Presented to London’s South Bank Centre by the Polish nation in 1975 as a memorial to 250 Poles who fought in the British forces during the Second World War, the statue got moved about a lot and was eventually listed as lost. It has now turned up in a storage cupboard and gone on display. Nice, eh?
photo: rhingeold.co.uk
Things often got lost on the South Bank, including at least one Steinway grand piano that was walked out by burglars through the artists entrance without the security man batting an eyelid. The one case that has never been solved is how the Soviet spy George Blake was smuggled out of the country after escaping from Wandsworth Prison in 1966, supposedly in a harp case that belonged to an East German orchestra that was playing on the South Bank.
Police came swarming all over the Royal Festival Hall, demanding if a harp case had gone missing. ‘Could be,’ said the distracted staff, ‘so much else has.’
They then asked for a harp case to put be on stage so that a Blake-sized policeman could test if he fitted in it. He did. The case was never solved.

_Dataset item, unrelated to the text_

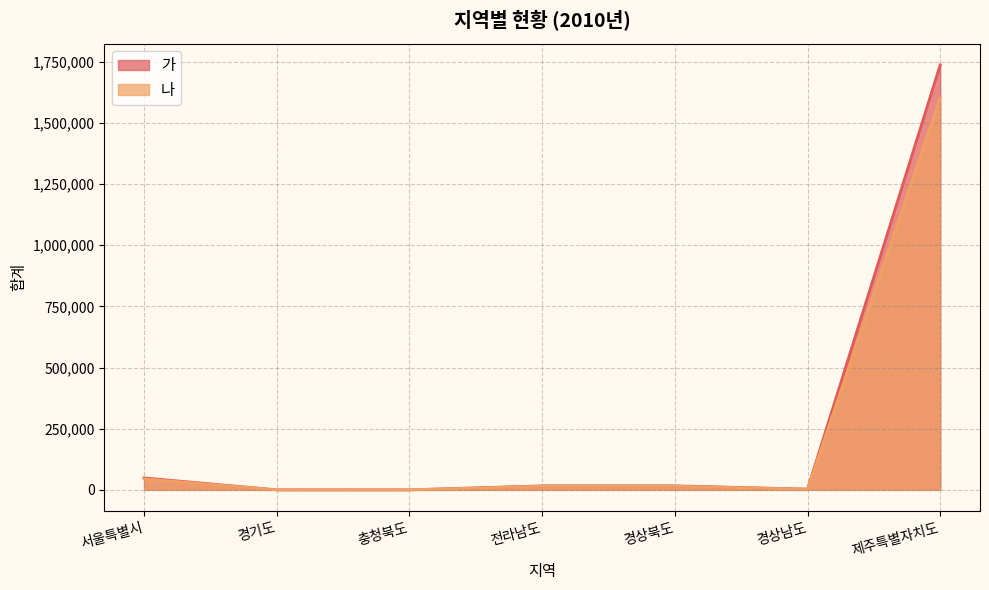

What is the label of the 3rd point from the left?

충청북도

Do let me know if you have further information. There might even be a reward in it.
Don’t forget, Norman, that an organ appears to have gone missing as well…
Sadly, I haven’t time to re-read the story right now but, as I recall “The Blake Escape” by Michael Randall and Pat Pottle (who, as they organised the thing, are probably a reliable source), Blake got out of Wandsworth by climbing over the wall using a home-made rope ladder. Not a harp in sight, let alone a bunch of Stasi fiddlers.
The harp-case mystery is likely to remain one – it’s a myth. The authorities have never quite managed to accept that a couple of ragamuffin peaceniks (who loathed everything Blake stood for but knew also that his 40-year sentence was vindictive) could spring such a high-profile prisoner from right under their noses.